Em nota, o Itamaraty respondeu que acompanha os casos de violência doméstica contra brasileiras no exterior e implementa diretrizes de escuta e acolhimento pelos agentes consulares, além de zelar pela preservação da integridade física da vítima e oferecer apoio psicológico e jurídico especializado, sempre que possível.

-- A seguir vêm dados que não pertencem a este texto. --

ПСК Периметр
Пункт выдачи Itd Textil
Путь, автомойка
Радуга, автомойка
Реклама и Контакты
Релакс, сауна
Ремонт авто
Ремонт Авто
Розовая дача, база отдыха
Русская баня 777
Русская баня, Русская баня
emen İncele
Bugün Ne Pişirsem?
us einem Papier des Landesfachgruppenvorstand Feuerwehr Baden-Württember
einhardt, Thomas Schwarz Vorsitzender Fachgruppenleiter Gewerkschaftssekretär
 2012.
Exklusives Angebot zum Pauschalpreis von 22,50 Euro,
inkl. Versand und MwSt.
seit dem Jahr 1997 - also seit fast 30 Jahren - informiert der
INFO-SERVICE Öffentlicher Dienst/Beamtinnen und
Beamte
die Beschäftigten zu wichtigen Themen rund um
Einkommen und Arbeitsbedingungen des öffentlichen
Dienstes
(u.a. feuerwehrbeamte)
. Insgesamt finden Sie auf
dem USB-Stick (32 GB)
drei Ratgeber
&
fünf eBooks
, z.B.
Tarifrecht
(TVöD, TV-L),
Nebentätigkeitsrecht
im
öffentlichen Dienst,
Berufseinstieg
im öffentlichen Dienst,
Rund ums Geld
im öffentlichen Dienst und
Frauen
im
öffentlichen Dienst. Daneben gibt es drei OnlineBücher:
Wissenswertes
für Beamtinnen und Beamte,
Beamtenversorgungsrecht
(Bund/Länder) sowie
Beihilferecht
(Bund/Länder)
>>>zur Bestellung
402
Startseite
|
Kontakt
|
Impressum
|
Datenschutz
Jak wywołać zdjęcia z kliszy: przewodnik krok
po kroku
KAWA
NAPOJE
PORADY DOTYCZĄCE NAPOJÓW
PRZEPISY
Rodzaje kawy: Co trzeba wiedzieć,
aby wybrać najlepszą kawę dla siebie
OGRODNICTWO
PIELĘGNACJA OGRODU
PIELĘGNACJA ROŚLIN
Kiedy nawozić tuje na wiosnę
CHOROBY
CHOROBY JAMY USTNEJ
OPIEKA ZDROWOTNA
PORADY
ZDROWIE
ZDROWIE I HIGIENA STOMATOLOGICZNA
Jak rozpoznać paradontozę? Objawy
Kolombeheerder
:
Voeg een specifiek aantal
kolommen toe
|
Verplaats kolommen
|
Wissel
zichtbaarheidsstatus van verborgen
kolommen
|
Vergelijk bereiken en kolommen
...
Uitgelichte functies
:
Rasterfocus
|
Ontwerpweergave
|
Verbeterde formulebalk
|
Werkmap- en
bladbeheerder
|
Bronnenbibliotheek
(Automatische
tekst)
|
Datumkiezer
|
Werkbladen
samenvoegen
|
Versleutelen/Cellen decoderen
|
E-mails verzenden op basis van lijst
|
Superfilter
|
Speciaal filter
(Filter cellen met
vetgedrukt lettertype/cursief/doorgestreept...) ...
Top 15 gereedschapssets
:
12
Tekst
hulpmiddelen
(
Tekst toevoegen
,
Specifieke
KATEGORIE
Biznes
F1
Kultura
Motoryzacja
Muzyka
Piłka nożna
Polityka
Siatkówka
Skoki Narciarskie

Segundo a pasta, os consulados são orientados a estabelecer parcerias com órgãos oficiais locais, ONGs e a própria comunidade brasileira, para prover apoio independentemente da situação migratória das assistidas. Em casos específicos, são avaliadas as possibilidades de repatriação da brasileira.

Como se proteger

Manter uma rede ou ponto de apoio (amiga/o, familiar, vizinho etc.) de confiança, e informá-los sobre sua situação com regularidade;
Buscar apoio de instituições e serviços;
Buscar informações e apoio em instituições e serviços para mulheres em situação de violência.

Como denunciar

No exterior, a denúncia pode ser feita a qualquer hora do dia ou da noite pelo site do Ministério dos Direitos Humanos e da Cidadania ou pelo WhatsApp do Ligue 180: +55 61 9610-0180.

O Ligue 180 é um serviço público, gratuito e confidencial de atendimento à mulher 24 horas por dia, acessível de qualquer lugar.

Se a pessoa está no Brasil e precisa de apoio para algo no exterior, pode contactar o Plantão Consular do Itamaraty: +55 61 98260-0610.